The young gunslinger looked at the old man and laughed, saying, "Hey old man, have you ever danced?"

The old man looked up at the gunslinger and said, "No, I never did dance...Never really wanted to."

A crowd had gathered as the gunslinger grinned and said, "Well, you old fool, you're gonna dance now," and started shooting at the old man's feet.

The old prospector --not wanting to get a toe blown off-- started hopping around like a flea on a hot skillet. Everybody was laughing, fit to be tied.

When his last bullet had been fired, the young gunslinger, still laughing, holstered his gun and turned around to go back into the saloon.

The old man turned to his pack mule, pulled out a double-barreled shotgun, and cocked both hammers.

The loud clicks carried clearly through the desert air.

The crowd stopped laughing immediately.

The young gunslinger heard the sounds too, and he turned around very slowly.

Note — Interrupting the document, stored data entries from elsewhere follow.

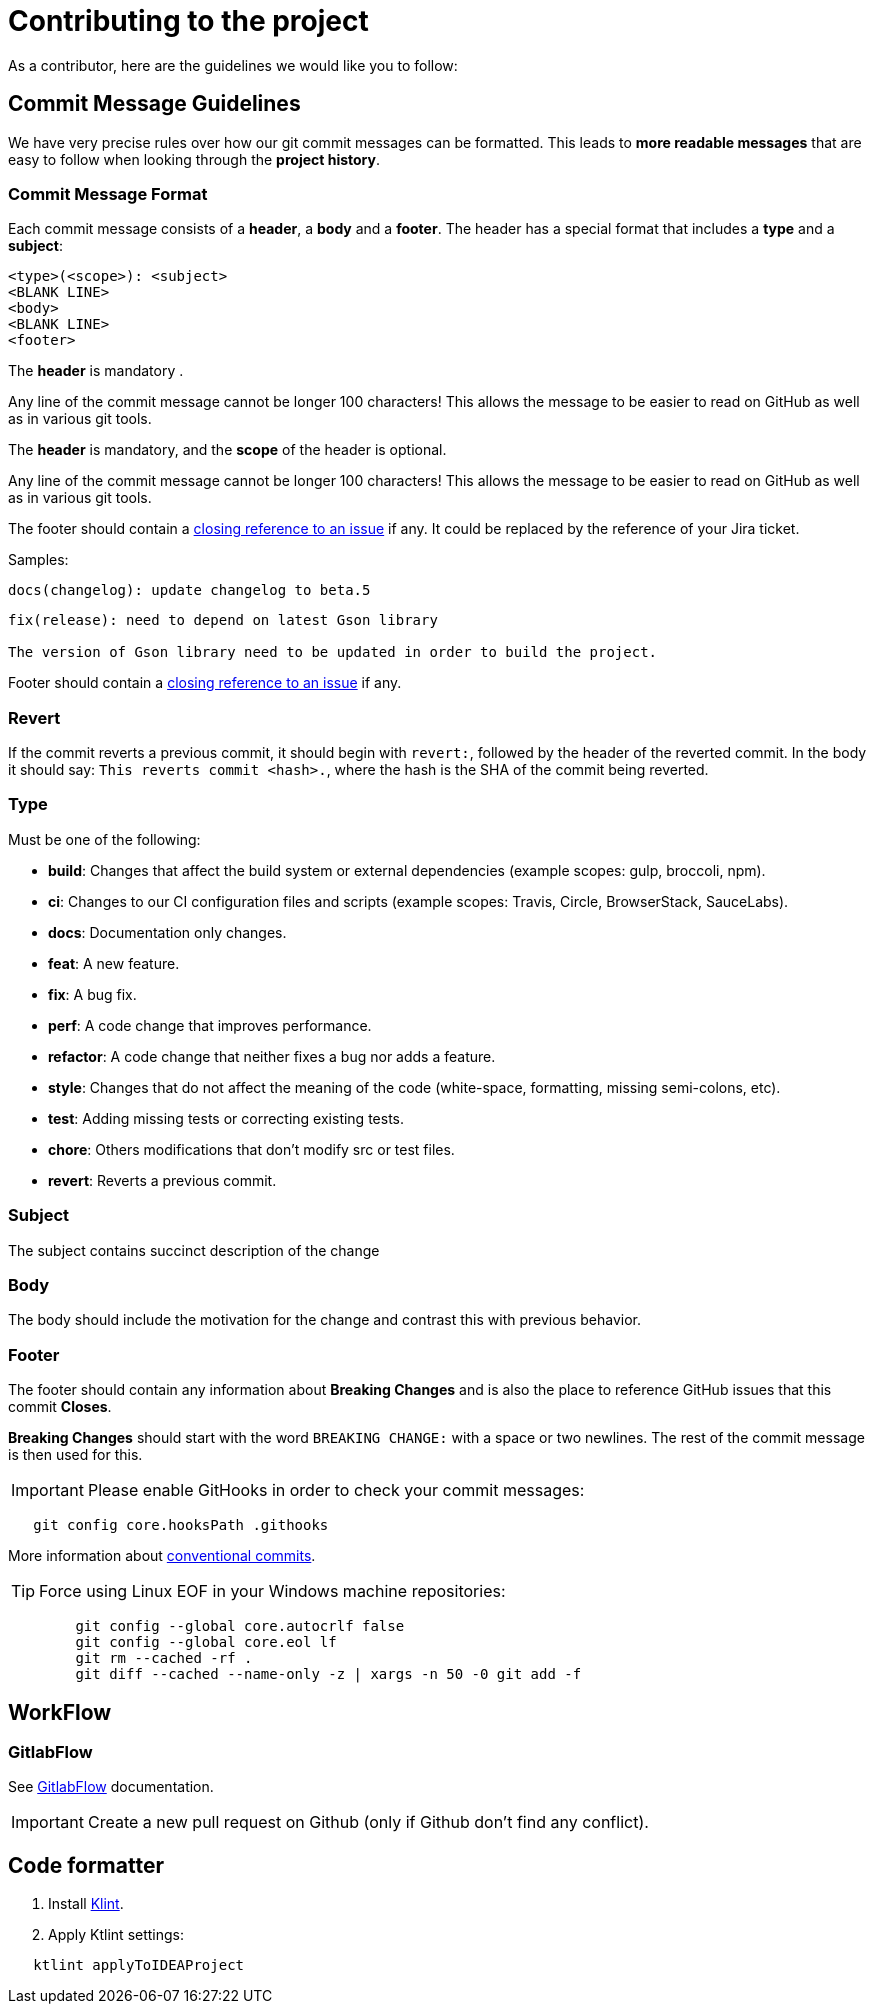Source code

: = Contributing to the project

As a contributor, here are the guidelines we would like you to follow:

==  Commit Message Guidelines

We have very precise rules over how our git commit messages can be formatted. This leads to *more
readable messages* that are easy to follow when looking through the *project history*.

===  Commit Message Format

Each commit message consists of a *header*, a *body* and a *footer*. The header has a special
format that includes a *type* and a *subject*:

[source,bash]
----
<type>(<scope>): <subject>
<BLANK LINE>
<body>
<BLANK LINE>
<footer>
----

The *header* is mandatory .

Any line of the commit message cannot be longer 100 characters! This allows the message to be easier
to read on GitHub as well as in various git tools.

The *header* is mandatory, and the *scope* of the header is optional.

Any line of the commit message cannot be longer 100 characters! This allows the message to be easier
to read on GitHub as well as in various git tools.

The footer should contain a https://help.github.com/articles/closing-issues-via-commit-messages/[closing reference to an issue] if any.
It could be replaced by the reference of your Jira ticket.

Samples:

[source,bash]
----
docs(changelog): update changelog to beta.5
----

[source,bash]
----
fix(release): need to depend on latest Gson library

The version of Gson library need to be updated in order to build the project.
----

Footer should contain a https://help.github.com/articles/closing-issues-via-commit-messages/[closing reference to an issue] if any.

=== Revert

If the commit reverts a previous commit, it should begin with `revert:`, followed by the header of the reverted commit.
In the body it should say: `This reverts commit &lt;hash&gt;.`, where the hash is the SHA of the commit being reverted.

=== Type

Must be one of the following:

* *build*: Changes that affect the build system or external dependencies (example scopes: gulp, broccoli, npm).
* *ci*: Changes to our CI configuration files and scripts (example scopes: Travis, Circle, BrowserStack, SauceLabs).
* *docs*: Documentation only changes.
* *feat*: A new feature.
* *fix*: A bug fix.
* *perf*: A code change that improves performance.
* *refactor*: A code change that neither fixes a bug nor adds a feature.
* *style*: Changes that do not affect the meaning of the code (white-space, formatting, missing semi-colons, etc).
* *test*: Adding missing tests or correcting existing tests.
* *chore*: Others modifications that don't modify src or test files.
* *revert*: Reverts a previous commit.

=== Subject

The subject contains succinct description of the change

=== Body

The body should include the motivation for the change and contrast this with previous behavior.

=== Footer

The footer should contain any information about *Breaking Changes* and is also the place to
reference GitHub issues that this commit *Closes*.

*Breaking Changes* should start with the word `BREAKING CHANGE:` with a space or two newlines. The rest of the commit message is then used for this.

IMPORTANT: Please enable GitHooks in order to check your commit messages:

[source,bash]
----
   git config core.hooksPath .githooks
----
More information about https://www.conventionalcommits.org/en/v1.0.0/[conventional commits].

TIP: Force using Linux EOF in your Windows machine repositories:
[source,bash]
----
	git config --global core.autocrlf false
	git config --global core.eol lf
	git rm --cached -rf .
	git diff --cached --name-only -z | xargs -n 50 -0 git add -f
----

== WorkFlow

===  GitlabFlow

See https://docs.gitlab.com/ee/topics/gitlab_flow.html[GitlabFlow] documentation.

IMPORTANT: Create a new pull request on Github (only if Github don't find any conflict).

== Code formatter

. Install https://github.com/pinterest/ktlint[Klint].

. Apply Ktlint settings:

[source,bash]
----
   ktlint applyToIDEAProject
----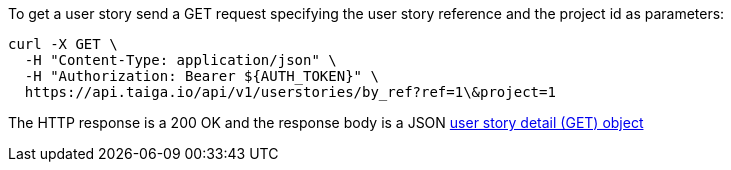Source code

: To get a user story send a GET request specifying the user story reference and the project id as parameters:

[source,bash]
----
curl -X GET \
  -H "Content-Type: application/json" \
  -H "Authorization: Bearer ${AUTH_TOKEN}" \
  https://api.taiga.io/api/v1/userstories/by_ref?ref=1\&project=1
----

The HTTP response is a 200 OK and the response body is a JSON link:#object-userstory-detail-get[user story detail (GET) object]
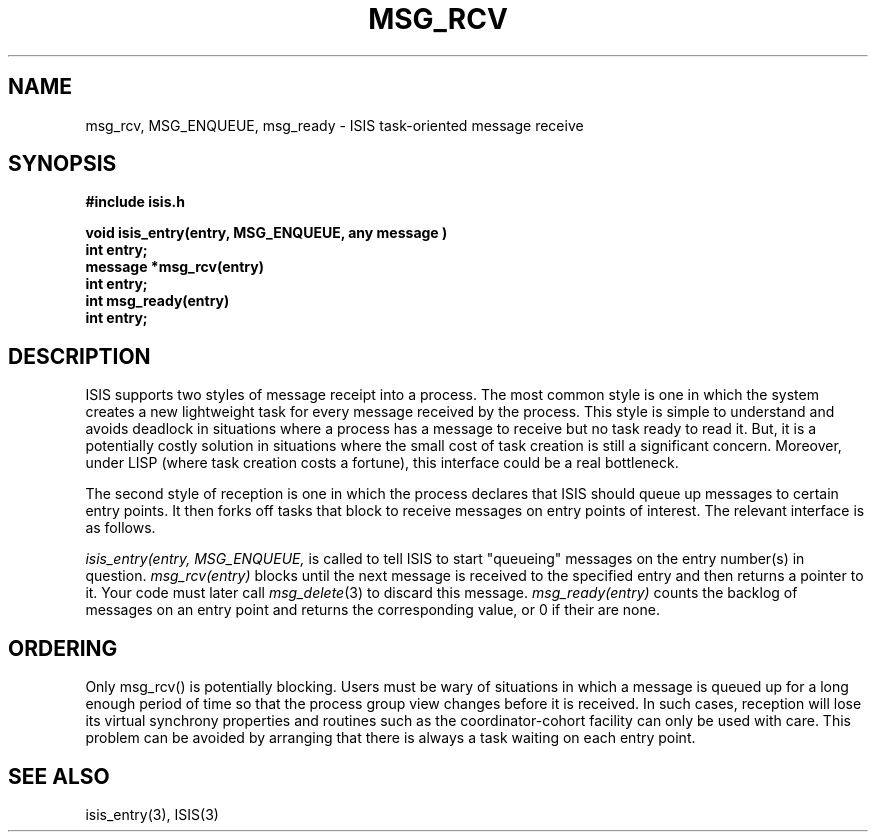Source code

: .TH MSG_RCV 3  "1 February 1986" ISIS "ISIS LIBRARY FUNCTIONS"
.SH NAME
msg_rcv, MSG_ENQUEUE, msg_ready \- ISIS task-oriented message receive
.SH SYNOPSIS
.B #include "isis.h"
.PP
.B void isis_entry(entry, MSG_ENQUEUE, "any message")
.br
.B int entry;
.br
.B message *msg_rcv(entry)
.br
.B int entry;
.br
.B int msg_ready(entry)
.br
.B int entry;
.RE

.SH DESCRIPTION

ISIS supports two styles of message receipt into a process.
The most common style is one in which the system creates a new
lightweight task for every message received by the process.
This style is simple to understand and avoids deadlock in situations
where a process has a message to receive but no task ready to read it.
But, it is a potentially costly solution in situations where the
small cost of task creation is still a significant concern.
Moreover, under LISP (where task creation costs a fortune), this
interface could be a real bottleneck.

The second style of reception is one in which the process
declares that ISIS should queue up messages to certain entry points.
It then forks off tasks that block to receive messages on entry
points of interest.
The relevant interface is as follows.

.I "isis_entry(entry, MSG_ENQUEUE, \"any message\")"
is called to tell ISIS to start "queueing" messages on the entry
number(s) in question.
.I msg_rcv(entry)
blocks until the next message is received to the specified entry
and then returns a pointer to it.
Your code must later call
.IR msg_delete (3)
to discard this message.
.I msg_ready(entry)
counts the backlog of messages on an entry point and returns the
corresponding value, or 0 if their are none.

.SH ORDERING

Only msg_rcv() is potentially blocking.
Users must be wary of situations in which a message is queued up
for a long enough period of time so that the process group view 
changes before it is received.
In such cases, reception will lose its
virtual synchrony properties and routines such
as the coordinator-cohort facility can only be used with care.
This problem can be avoided by arranging that there
is always a task waiting on each entry point.

.SH "SEE ALSO"
isis_entry(3), 
ISIS(3)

The silence was almost deafening.

The crowd watched as the young gunman stared at the old timer and the large gaping holes of those twin barrels.

The barrels of the shotgun never wavered in the old man's hands, as he quietly said, "Son, have you ever kissed a mule's butt?"

The gunslinger swallowed hard and said, "No sir..... But... I've always wanted to."

There are a few lessons for us all here:

Never be arrogant.

Don't waste ammunition.

Whiskey makes you think you're smarter than you are.

Always, always make sure you know who has the power.

Don't mess with old men, they didn't get old by being stupid.


----------



## Mattuk (Oct 16, 2010)

Very good Don. Coming from a wise person!


----------



## bones44 (Jan 7, 2011)

That's a great one Don !!


----------



## hassell (Feb 9, 2010)

Yes real life experiences minus the shooting part, can I substitute the mule for the tractor.


----------



## youngdon (Mar 10, 2010)

Mattuk said:


> Very good Don. Coming from a wise person!


LOL Wise enough to know a wiser person when I meet them.....Rick !


----------



## Antlerz22 (Apr 18, 2011)

Very fitting, age out thinks brash antics and momentary lapses of judgement. And in turn teaches humility and respect in demeaning ways. Hell of a teacher that school of hard knocks.


----------



## Helmet_S (Mar 18, 2010)

I think this gets at a bigger point. I believe that the problem with our culture is that we can't be taught these types of lessons the hard way anymore. Granted I am not old at 28 but even when I was a kid the bully eventually got beat up and now days the bully just gets time out.

To many tree hugging people around that area afraid to offend someone or to get hurt doing the right thing.


----------